Pembelian klub sepak bola Newcastle United mengukuhkan dominasi negara Timur Tengah atas penguasaan klub sepak bola Eropa. Pangeran Mohammad Bin Salman (MBS), melalui Public Investmen Fund, menguasai 80 persen saham Newcastle United. Langkah ini menyusul kepemilikan Syeikh Nasser El Khelaifi dari Qatar Sport Investment atas klub Paris Saint Germain (Prancis) dan Syeikh Mansour dari UEA atas Manchester City. Saat ini, dengan kekayaan masing-masing, Arab Saudi, UEA, dan Qatar menjadi pihak di balik sepuluh besar klub sepak bola terkaya di dunia.

Secara ekonomi, langkah pembelian Newcaste United tersebut realistis. Diperkirakan, nilai kapitalisasi untuk hak siar TV dan Radio Liga Primer Inggris dalam rentang 2019 - 2022 saja bisa mencapai hampir 12 milyar USD. Nilai tersebut belum termasuk transaksi klub dalam penjualan dan pembelian pemain, sponsor, merchandise, penjualan tiket, dan lainnya.

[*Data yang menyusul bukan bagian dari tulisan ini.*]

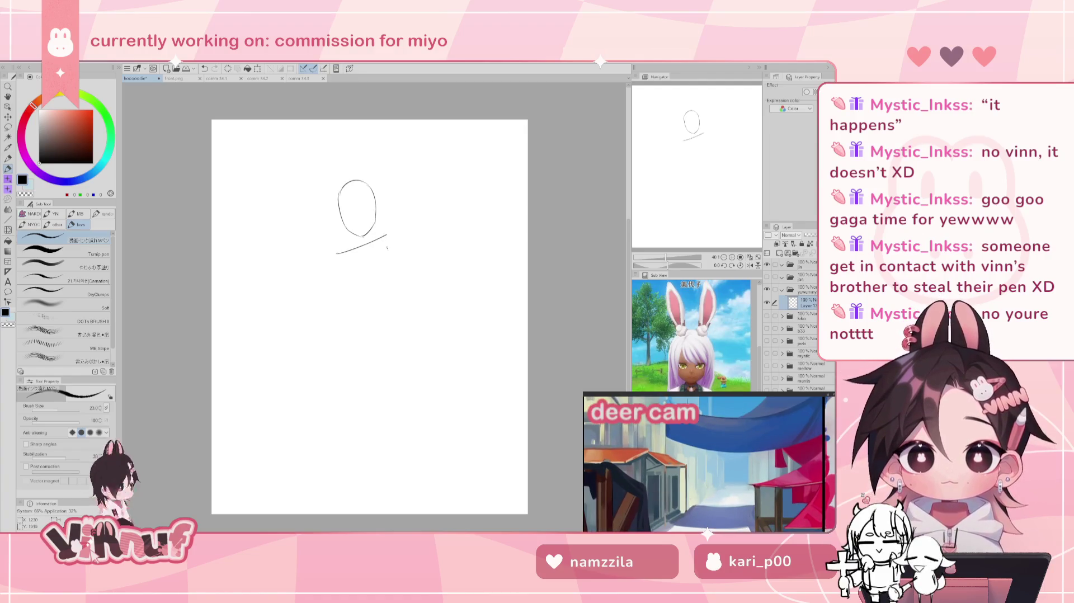
{"action": "mouse_move", "coordinate": [342, 255]}
{"action": "left_mouse_down"}
{"action": "mouse_move", "coordinate": [350, 304]}
{"action": "mouse_move", "coordinate": [380, 258]}
{"action": "left_mouse_up"}
{"action": "key", "text": "ctrl+z"}
{"action": "key", "text": "ctrl+z"}
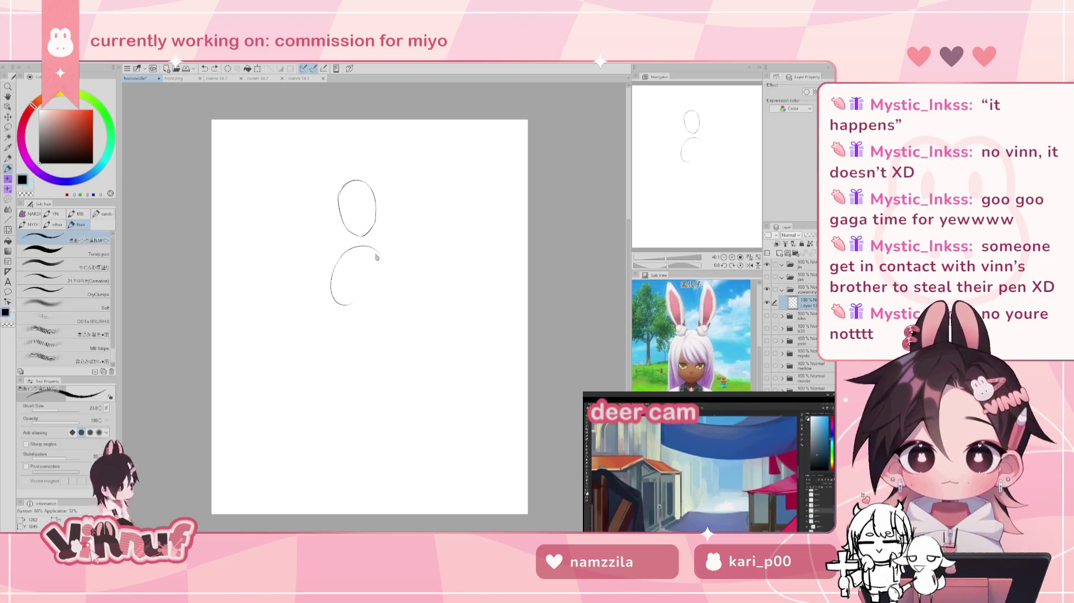
{"action": "key", "text": "ctrl+z"}
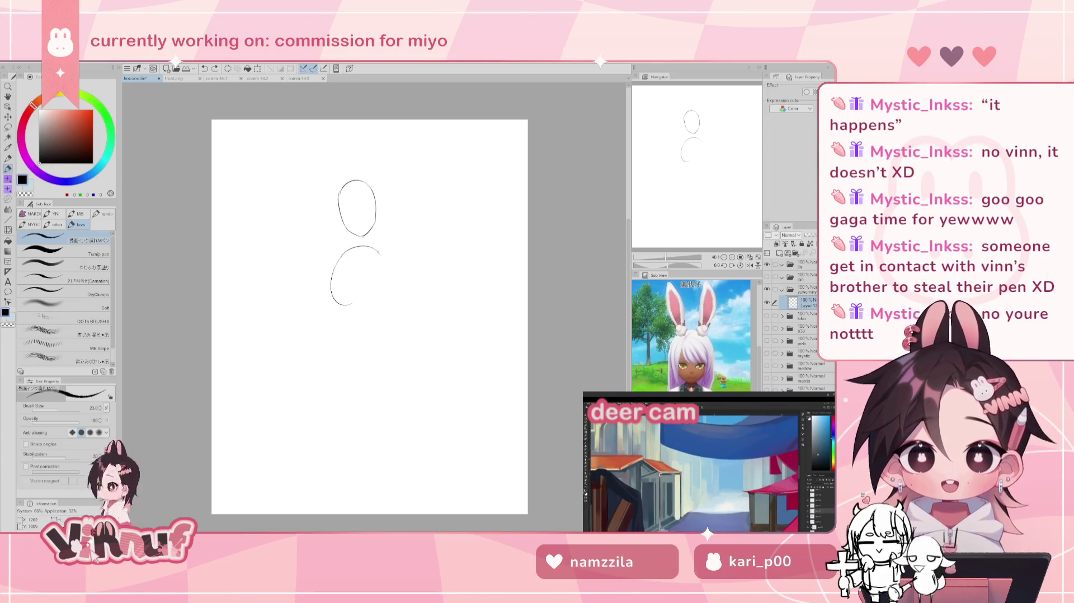
{"action": "left_click_drag", "start_coordinate": [379, 253], "coordinate": [379, 302]}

Namun, beberapa masalah pelik pangeran MBS dan intrik ekonomi Saudi Arabia memantik kontroversi yang membayangi proses pembelian Newcastle United. Jika tidak dikelola dengan baik, bukan tidak mungkin beberapa masalah tersebut bisa menjadi batu sandungan kelak. Beberapa masalah tersebut setidaknya terangkum dalam dua hal.

Pertama, sentimen atas tindakan pelanggaran HAM dan militer MBS. Pelanggaran HAM yang dimaksud adalah kasus terbunuhnya jurnalis Washington Post, Jamal Khasoggi, oleh para agen rahasia Saudi di konsulat Saudi Arabia di Istanbul Turki pada 2018. Jamal Khasoggi dibunuh dengan latar belakang kritik kerasnya yang konstan pada MBS dan pemerintahan Kerajaan Saudi Arabia.

Kedua, kasus hukum bisnis. Otoritas komunikasi dan informasi Arab Saudi mendapat sorotan karena kasus pembajakan siaran Liga Inggris yang dilakukan BeoutQ, stasiun televisi berbasis satelit Saudi.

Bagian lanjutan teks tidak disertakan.